RECORDS PROVIDED:
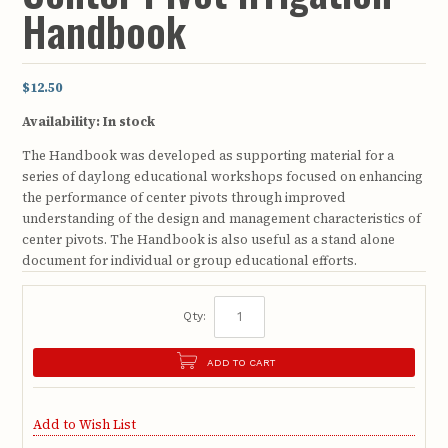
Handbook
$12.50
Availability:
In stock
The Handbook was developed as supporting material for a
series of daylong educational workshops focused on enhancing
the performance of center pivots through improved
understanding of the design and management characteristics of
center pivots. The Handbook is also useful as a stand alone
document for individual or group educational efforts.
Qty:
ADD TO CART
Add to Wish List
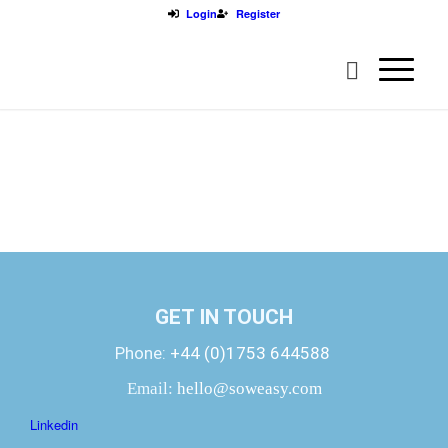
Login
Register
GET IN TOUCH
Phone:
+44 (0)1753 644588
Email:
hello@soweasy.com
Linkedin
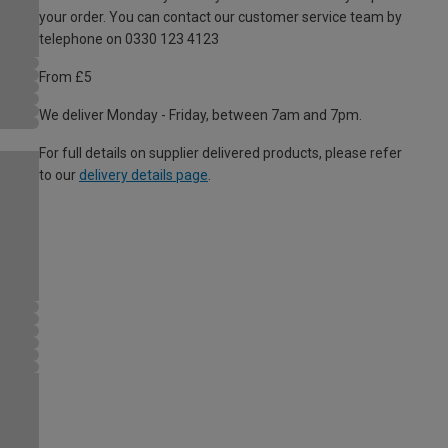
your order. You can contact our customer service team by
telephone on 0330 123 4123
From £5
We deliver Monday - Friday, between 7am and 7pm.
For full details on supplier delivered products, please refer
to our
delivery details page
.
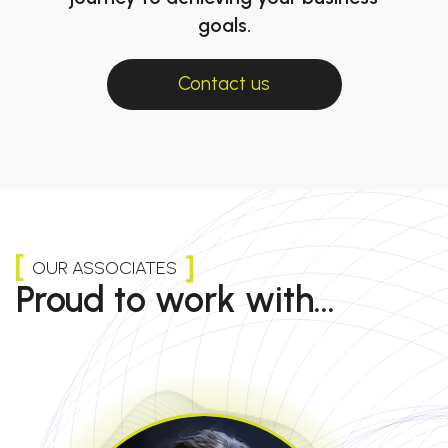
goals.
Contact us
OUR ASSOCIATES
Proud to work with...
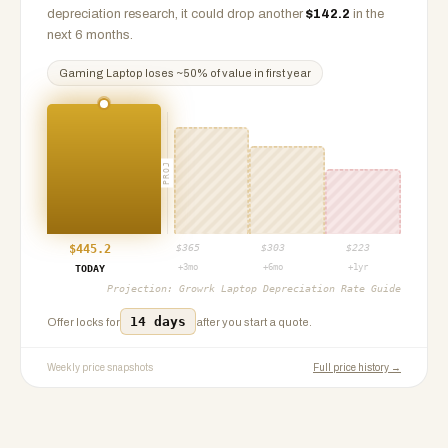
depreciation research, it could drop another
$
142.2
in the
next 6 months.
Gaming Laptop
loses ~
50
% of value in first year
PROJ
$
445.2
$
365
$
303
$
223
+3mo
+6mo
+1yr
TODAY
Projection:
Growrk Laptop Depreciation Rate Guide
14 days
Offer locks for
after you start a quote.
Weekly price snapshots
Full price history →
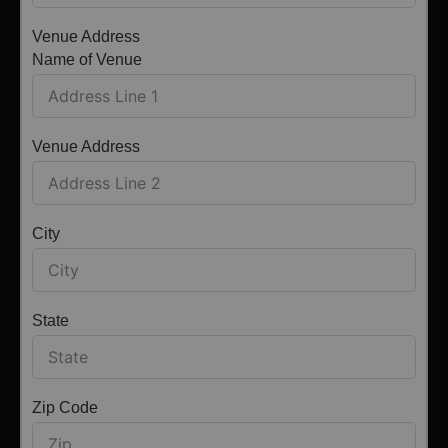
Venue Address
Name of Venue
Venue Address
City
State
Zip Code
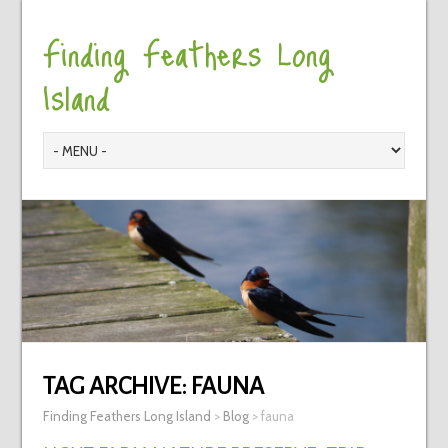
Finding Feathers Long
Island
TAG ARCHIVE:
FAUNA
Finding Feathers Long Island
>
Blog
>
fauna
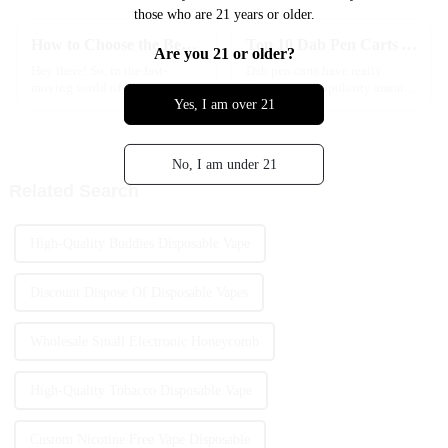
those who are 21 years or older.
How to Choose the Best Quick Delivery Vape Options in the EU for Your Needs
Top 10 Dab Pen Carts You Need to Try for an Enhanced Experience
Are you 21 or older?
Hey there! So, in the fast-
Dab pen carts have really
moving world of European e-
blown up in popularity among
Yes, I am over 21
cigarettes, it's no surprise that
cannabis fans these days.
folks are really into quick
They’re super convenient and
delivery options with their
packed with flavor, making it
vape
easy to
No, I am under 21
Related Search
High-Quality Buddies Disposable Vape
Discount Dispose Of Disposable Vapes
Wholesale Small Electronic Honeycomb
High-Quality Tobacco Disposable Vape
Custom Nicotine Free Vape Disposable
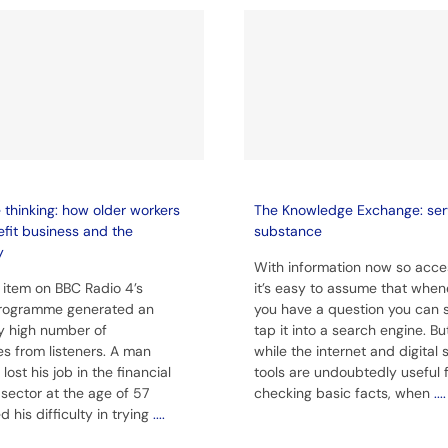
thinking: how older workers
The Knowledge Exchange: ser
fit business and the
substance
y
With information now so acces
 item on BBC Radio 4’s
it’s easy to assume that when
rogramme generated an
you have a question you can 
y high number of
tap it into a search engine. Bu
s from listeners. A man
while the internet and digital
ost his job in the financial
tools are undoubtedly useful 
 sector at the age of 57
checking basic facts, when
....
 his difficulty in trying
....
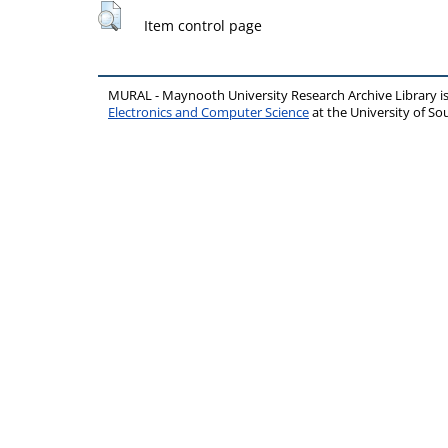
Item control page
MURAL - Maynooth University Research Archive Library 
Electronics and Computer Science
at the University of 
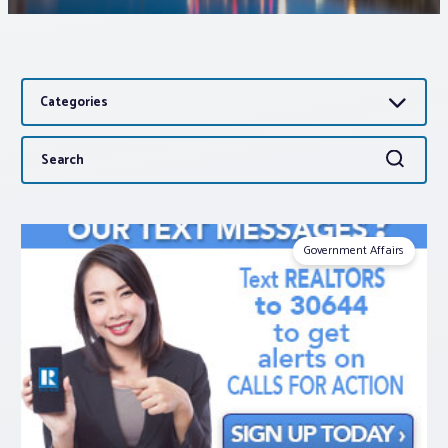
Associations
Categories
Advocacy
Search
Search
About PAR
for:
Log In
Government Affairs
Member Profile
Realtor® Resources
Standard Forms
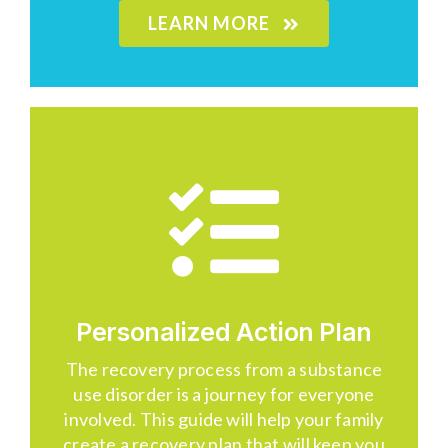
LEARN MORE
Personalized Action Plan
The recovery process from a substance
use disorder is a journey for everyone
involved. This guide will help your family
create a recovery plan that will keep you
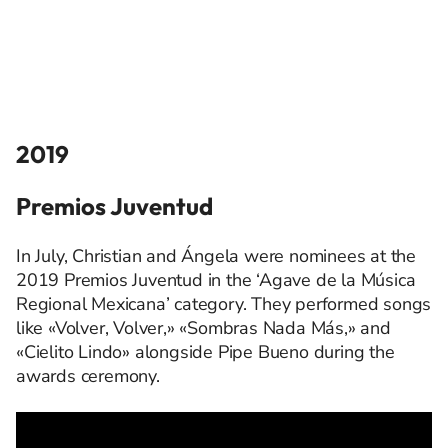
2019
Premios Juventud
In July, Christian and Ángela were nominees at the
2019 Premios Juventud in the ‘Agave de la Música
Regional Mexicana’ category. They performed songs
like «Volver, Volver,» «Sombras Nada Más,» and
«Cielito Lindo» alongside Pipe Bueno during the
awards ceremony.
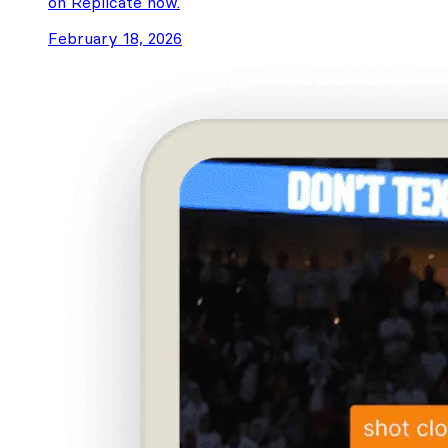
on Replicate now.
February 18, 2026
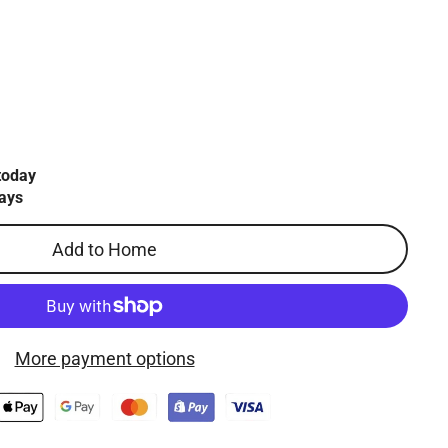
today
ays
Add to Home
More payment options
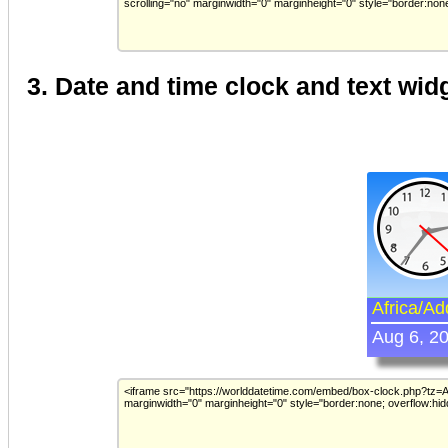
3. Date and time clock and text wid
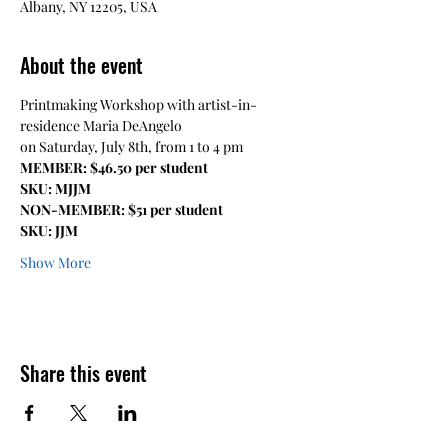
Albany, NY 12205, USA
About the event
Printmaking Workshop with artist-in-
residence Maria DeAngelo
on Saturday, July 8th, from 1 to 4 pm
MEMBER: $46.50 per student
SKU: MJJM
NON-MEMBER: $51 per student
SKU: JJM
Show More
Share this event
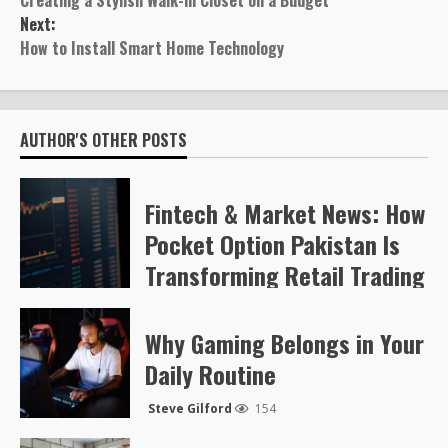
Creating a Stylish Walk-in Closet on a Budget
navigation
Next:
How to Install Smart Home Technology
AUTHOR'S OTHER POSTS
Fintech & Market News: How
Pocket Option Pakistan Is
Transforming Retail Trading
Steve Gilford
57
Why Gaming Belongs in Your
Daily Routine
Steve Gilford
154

ASSIGNMENT: Copy whichever lines of the records above contain the word "page".

RESPONSE TO THIS EXERCISE:
delivery details page
Item control page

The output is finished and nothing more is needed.